The territory of Bessarabia was established in 1812 in Peace of Bucharest from the Ottoman Vassal Prinzipality of Moldavia together with the Budjak in Imperial Russia. The new acquisition was treated as a colonization area and initially assigned to the Bessarabia Governorate.

In 1814, colonists (mostly Germans) emigrated from the Duchy of Warsaw and established a colony in Bessarabia. Initially, the colony was given the number of the land plot in the overall survey plan on which it was located. Krasna was Steppe No. 7, often referred to as Colonia Catholica. From July 1817 onwards, it was given the name Konstantinovskaya/Konstantinschutz which has been determined from the reading of Krasna's baptismal registrations.
From November 1817 onward, in memory of the victory Imperial Russian Army by Russian troops over the French in the Battle of Krasnoye, the village was named Krasna or Krasne.

After Bessarabia became a part of Romania in 1918, the village was known as Crasna.

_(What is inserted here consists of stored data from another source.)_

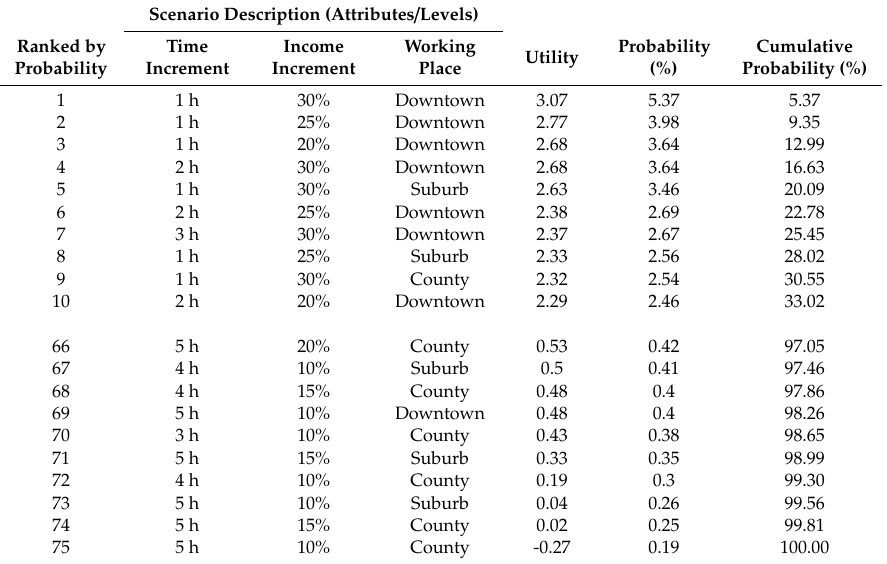
Table 5. DCE model: estimated utility score by selected scenario based on main e ff ect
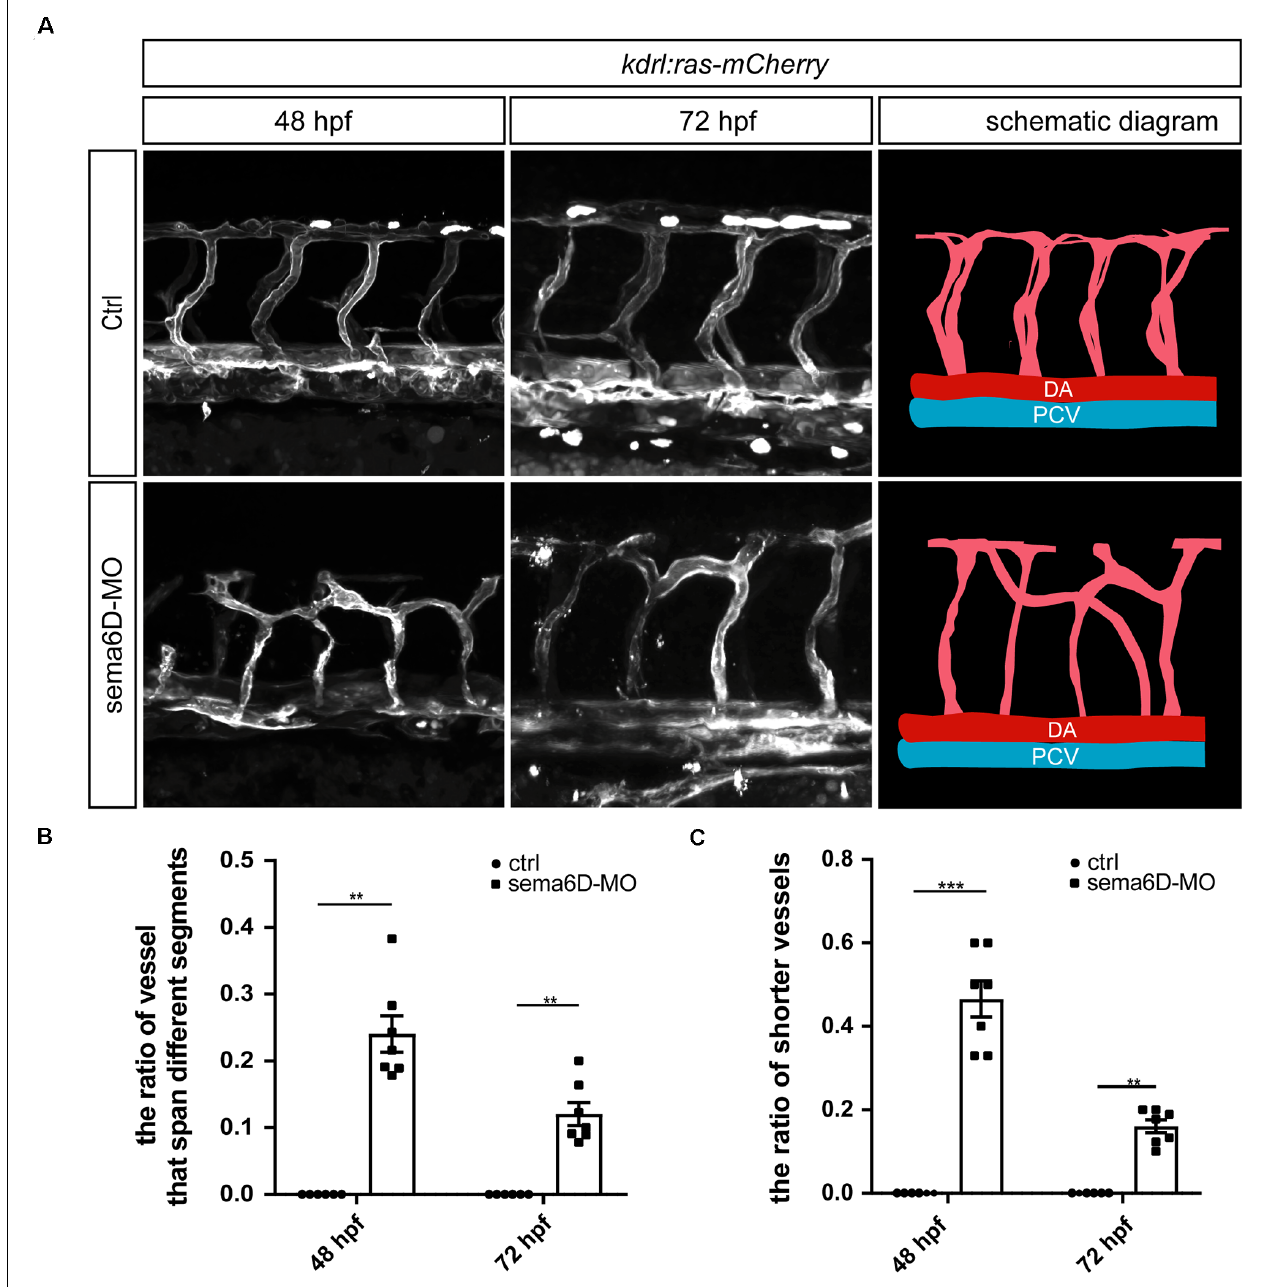
FIGURE 4 | Deficiency of sema6D caused aberrant vascular networks. (A) Confocal imaging analysis of ISVs in the control and sema6D -MO embryos at 48 and 72 hpf. (B) The statistical analysis of the ratio of vessels that span different segments in the control and sema6D morphants at 48 and 72 hpf ( n = 7). About 9–12 ISVs were used for statistics per zebrafish. Mann-Whitney test, P = 0.0012. Values with ** above the bars are significantly different ( P < 0.01). (C) The statistical analysis of the ratio of shorter vessels in the control and sema6D morphants at 48 and 72 hpf ( n = 7). About 9–12 ISVs were used for statistics per zebrafish. Mann-Whitney test, 48 hpf: P = 0.0006; 72 hpf: P = 0.0012. Values with ** and *** above the bars are significantly different ( P < 0.01 and P < 0.001,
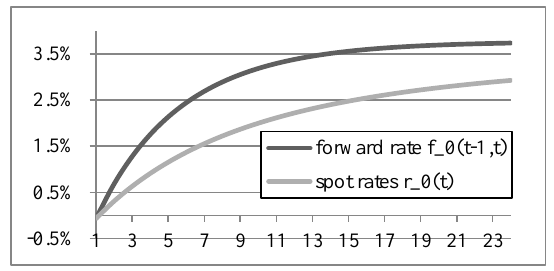
Figure 2. Initial spot rates r 0 ( t ) and forward rates f 0 ( t − 1, t )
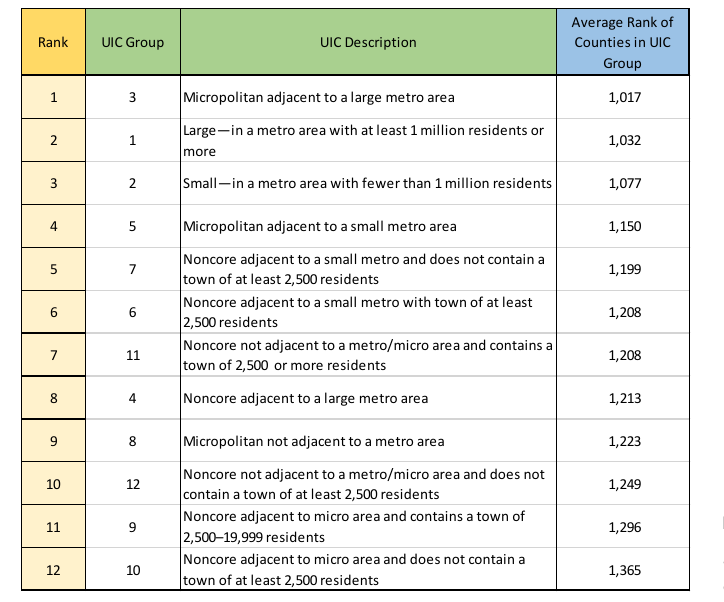
Table 18. UIC Group Ranking: Organic Sales,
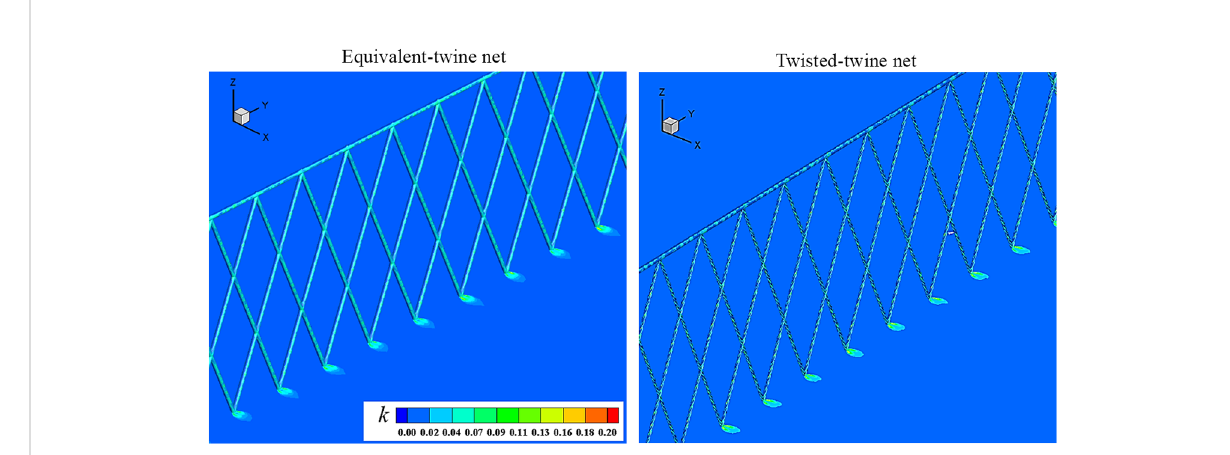
FIGURE 11 Comparison of the turbulent kinetic energy contours by the URANS model at AOA = 90°.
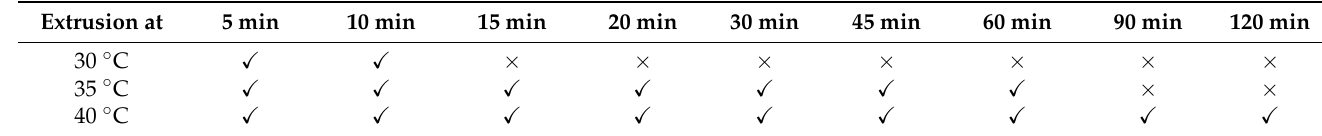
Table 3. Extrudability of printing ink at different temperatures.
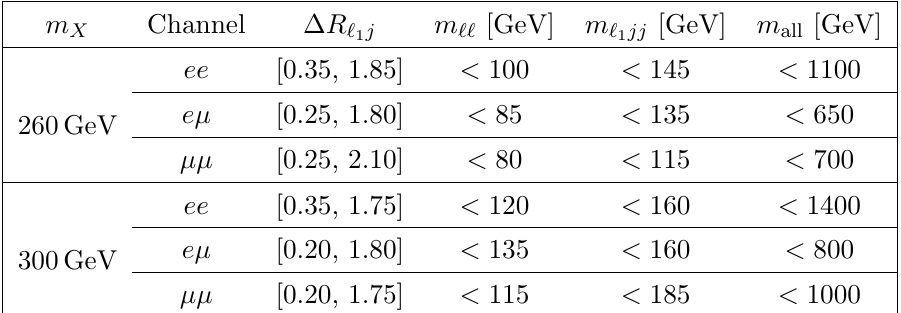
Table 4 . Optimised selection criteria used in the two lepton channel in the X ! HH search with m X = 260 GeV and m X = 300 GeV.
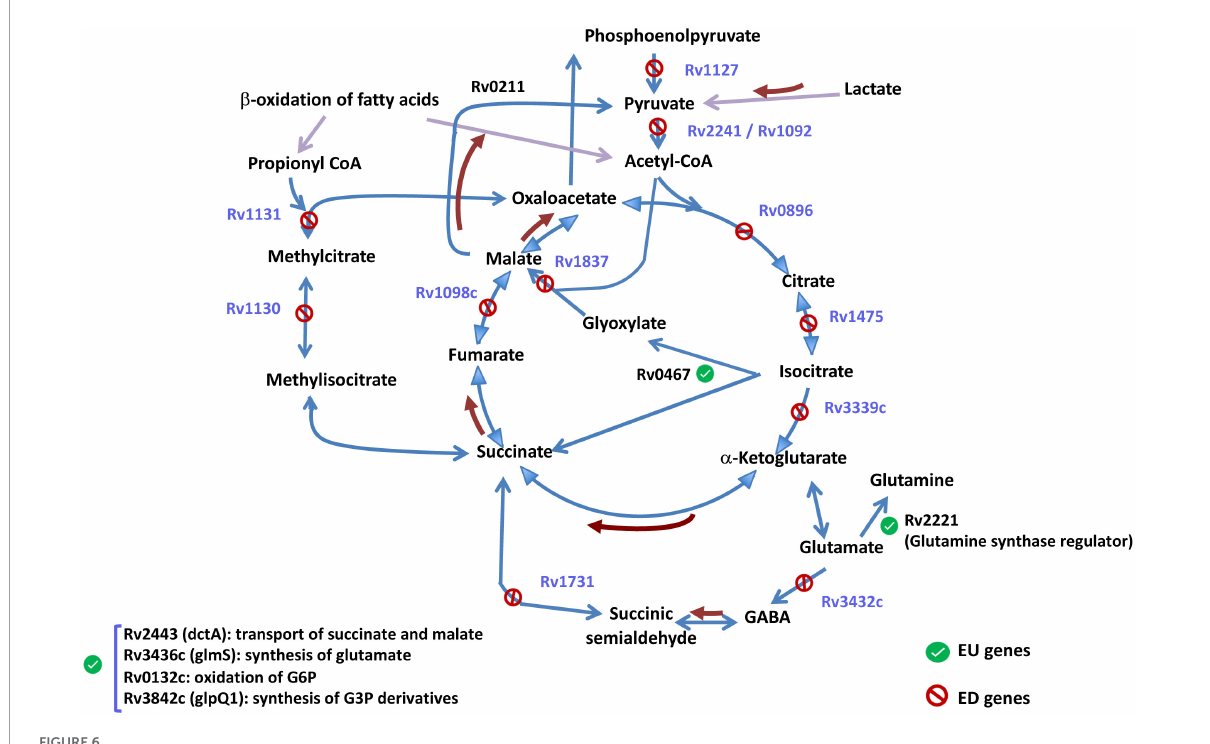
FIGURE6 Genes within the TCA cycle and related metabolic pathways. In blue, enhanced-downregulated genes (ED) (whose abrogation upon growth arrest is inhanced by iron), and in black, enhanced-upregulated genes (EU). Brown arrows identify reactions whose genes were no differentially expressed. See Supplementary Table 4 for gene expression levels.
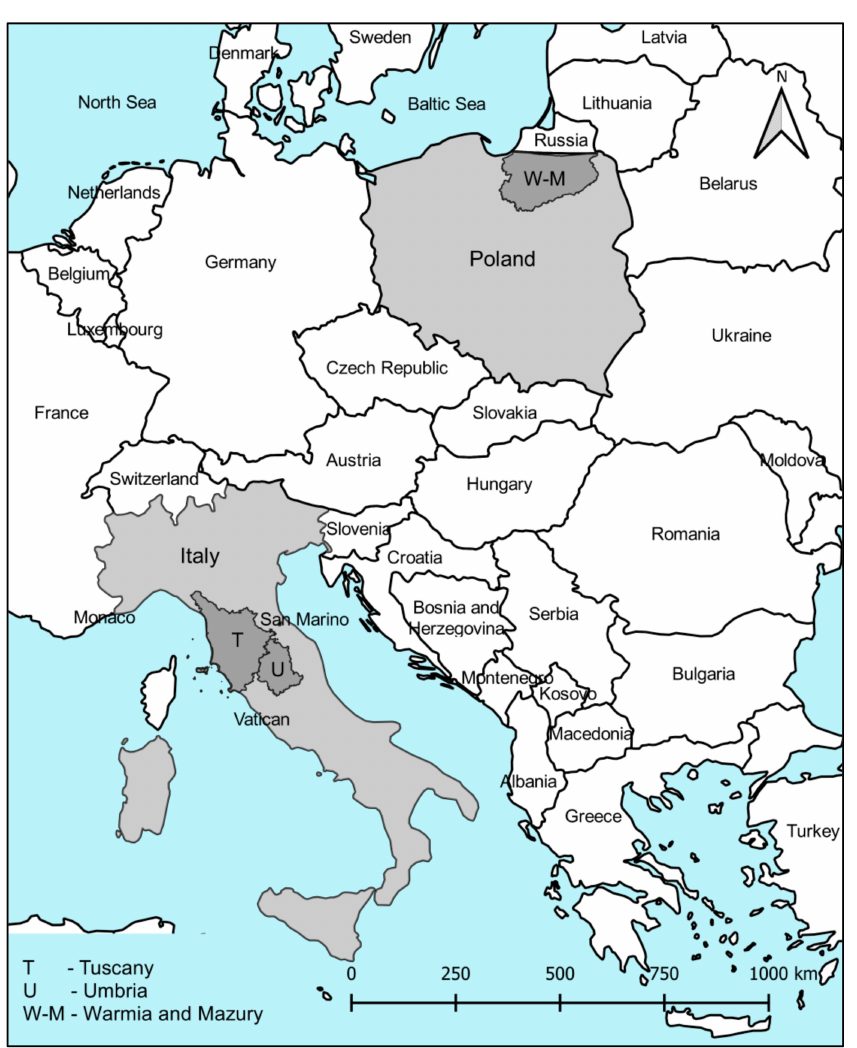
Figure 1. The analyzed regions. Source: own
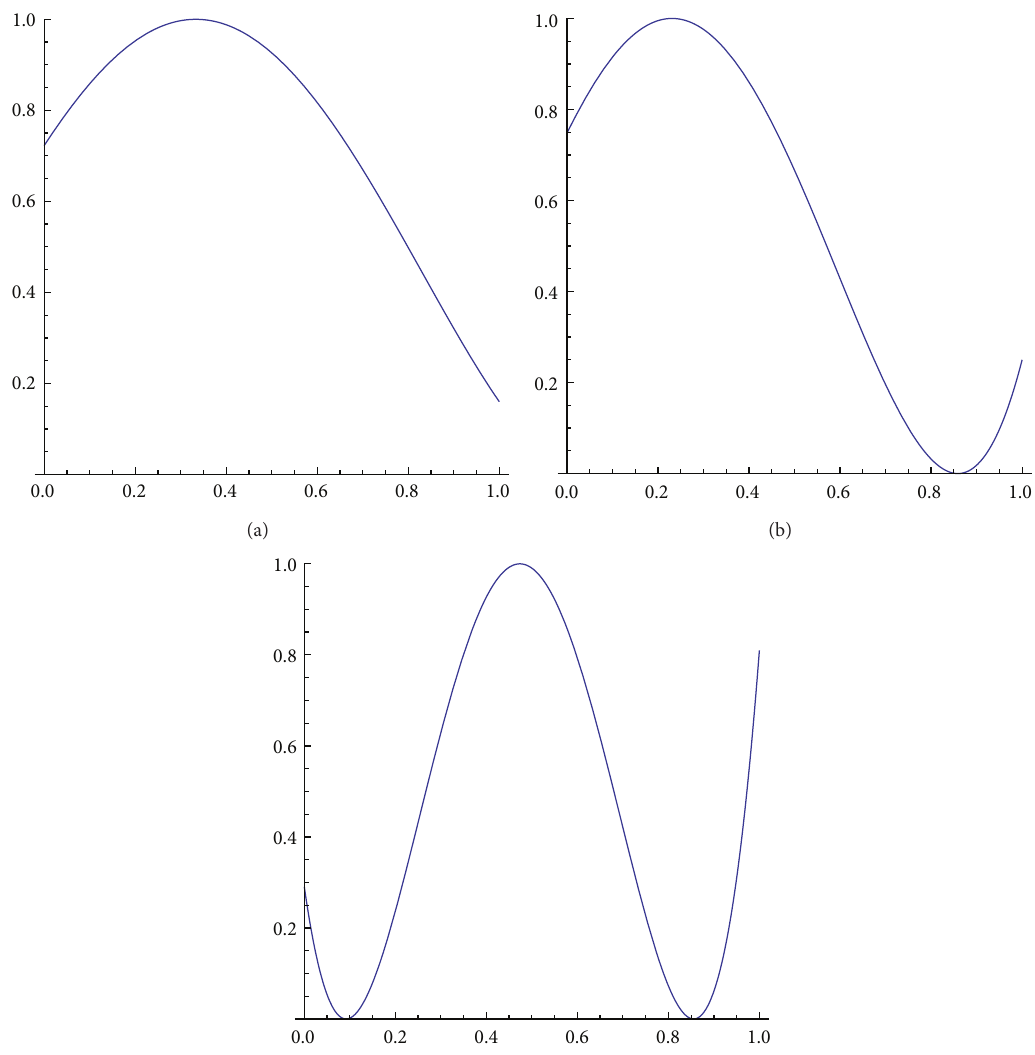
Figure 3: Graphics of the map 𝐺 𝛼,𝛽 for (a) 𝛼 = 1.5 and = 0.6 , (b) 𝛼 = 1.3 and 𝛽 = 1.5 , and (c) 𝛼 = 1.9 and 𝛽 = 1.9 .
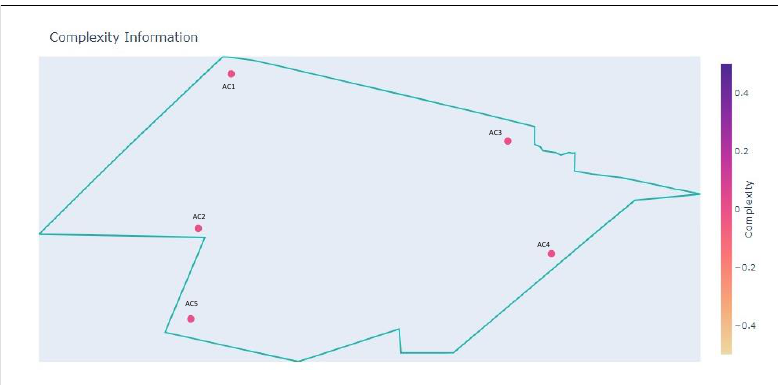
Figure 6. Initial state of scenario. The provided information should affect the decision of the ATC by considering three different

In 1940 the region fell under Soviet control, and the village became Krasne.

Until 18 July 2020, Krasne belonged to Tarutyne Raion. The raion was abolished in July 2020 as part of the administrative reform of Ukraine, which reduced the number of raions of Odesa Oblast to seven. The area of Tarutyne Raion was merged into Bolhrad Raion.

== Geography ==
Krasne is the only village in the 67.26 km² area of the Bessarabske settlement hromada in Bolhrad Raion.

According to the 2001 census, the majority of the population of Crasna commune was Russian speaking (60.1%), while there were also Ukrainian (15.63%), Gagauz (12.28%), Bulgarian (8.43%) and Romanian (3.27%) speakers.